The Wind In The Willows

Mike Kenny / Kenneth Grahame
Sherman Theatre
Sherman Theatre

Keiron Self Credit: Brian Tarr
Jessica Murrain Credit: Brian Tarr
The Ensemble Credit: Brian Tarr

Prior to attending this year’s main stage festive offering at the Sherman, I settled down to re-read Kenneth Grahame’s The Wind In The Willows, only to quickly realise that I was actually reading it for the first time. Such was my familiarity with the tale though, through several film and TV adaptations, both official and unofficial (e.g. Tales Of The Riverbank), that most strands of the narrative were already well known to me.

What came as a surprise, however, was the fact that much of the book is a poetic hymn to the magic, mystery and menace of the natural world. One of the many strengths of Mike Kenny’s adaptation (first produced in 2010) is that this element of the tale is almost as prominent as the knockabout comedy.

The action begins as we file in. Simon Kenny’s beautiful set situates us in a large, rural manor house. An estate agent / weasel, played by Hannah McPake is having trouble setting up a display stand for potential buyers and solicits assistance (and offers) from audience members.

She is disturbed, however, when unexpected visitors burrow their way in: Mole, Water Rat, Badger and the house’s former inhabitant, Mr Toad, who look around nostalgically, and proceed to tell the story of their former adventures.

These begin when Jessica Murrain’s tentatively intrepid Mole decides on a whim to venture out of her tiny home and runs into Dominic Rye’s Rat, a cheery boating enthusiast and solid chap.

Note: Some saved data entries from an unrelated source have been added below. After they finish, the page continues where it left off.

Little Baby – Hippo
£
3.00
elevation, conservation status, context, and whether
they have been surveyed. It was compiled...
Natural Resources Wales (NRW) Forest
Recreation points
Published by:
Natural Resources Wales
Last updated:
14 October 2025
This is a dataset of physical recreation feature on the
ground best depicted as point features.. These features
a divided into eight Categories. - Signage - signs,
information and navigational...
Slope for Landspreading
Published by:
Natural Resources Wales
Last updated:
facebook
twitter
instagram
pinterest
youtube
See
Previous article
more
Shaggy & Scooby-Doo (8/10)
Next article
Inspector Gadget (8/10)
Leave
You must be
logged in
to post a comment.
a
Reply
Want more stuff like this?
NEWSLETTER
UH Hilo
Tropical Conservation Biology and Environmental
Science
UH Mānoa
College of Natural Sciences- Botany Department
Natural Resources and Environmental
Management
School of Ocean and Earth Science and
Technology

Through him, she encounters Keiron Self’s narcissistic and adventurous Toad, who has a penchant for developing crazes which inevitably result in trouble.

This then has to be sorted out with the assistance of their effective leader, Zara Ramm’s gruff but kind-hearted Badger. The strong cast is rounded out by Rebecca Killick who, amongst other roles, plays the Gaoler’s daughter and the Weasel, the disappearance of whose mischievous child, Portly—apprentice actor Emma Cooney—provides much of the drama in the first act.

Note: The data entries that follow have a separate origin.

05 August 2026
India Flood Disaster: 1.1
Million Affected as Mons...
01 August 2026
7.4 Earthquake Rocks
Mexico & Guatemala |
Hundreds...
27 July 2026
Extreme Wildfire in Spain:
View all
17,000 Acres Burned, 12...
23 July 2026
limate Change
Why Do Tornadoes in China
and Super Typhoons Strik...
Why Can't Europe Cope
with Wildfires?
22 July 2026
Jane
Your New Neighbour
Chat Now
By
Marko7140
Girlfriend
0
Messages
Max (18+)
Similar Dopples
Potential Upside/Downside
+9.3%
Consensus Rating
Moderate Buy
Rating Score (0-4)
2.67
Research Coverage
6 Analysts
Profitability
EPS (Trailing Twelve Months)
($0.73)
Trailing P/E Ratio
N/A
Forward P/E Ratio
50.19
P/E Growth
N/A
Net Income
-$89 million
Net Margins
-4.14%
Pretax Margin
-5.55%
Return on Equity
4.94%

Act two focusses on the various problems which arise as Toad lets his mania for motor-cars get the best of him, giving Self the opportunity for much excellent and crowd-pleasing comical grandstanding.

Conor Mitchell’s song score is suitably jolly, with musical accompanist Gareth Wyn Griffiths on stage throughout, often joined at his piano by those cast members who are also musicians.

The costumes are vaguely suggestive of the woodland creatures being depicted, rather than realistic—a green colour-scheme for Toad, for example, black and white for Badger—such that we never forget that we are watching Edwardian gentlefolk living a rural idyll. The bucolic feel is enhanced by the subtle lighting and sound design (courtesy of Kevin Treacy and Ian Barnard respectively).

Director Lee Lyford handles the ensemble with great aplomb, ensuring that the reflective moments are visually rich, and the comedic ones—such as the climactic fight scene—truly amuse; and excellent use is made throughout of the revolving stage.

If one chooses, one can ponder the many inherent anthropomorphic inconsistencies in The Wind In The Willows, or worry about its approach to social class, which has not aged well. It’s best, however, to simply sit back and enjoy the ride, which is an exceedingly pleasurable one.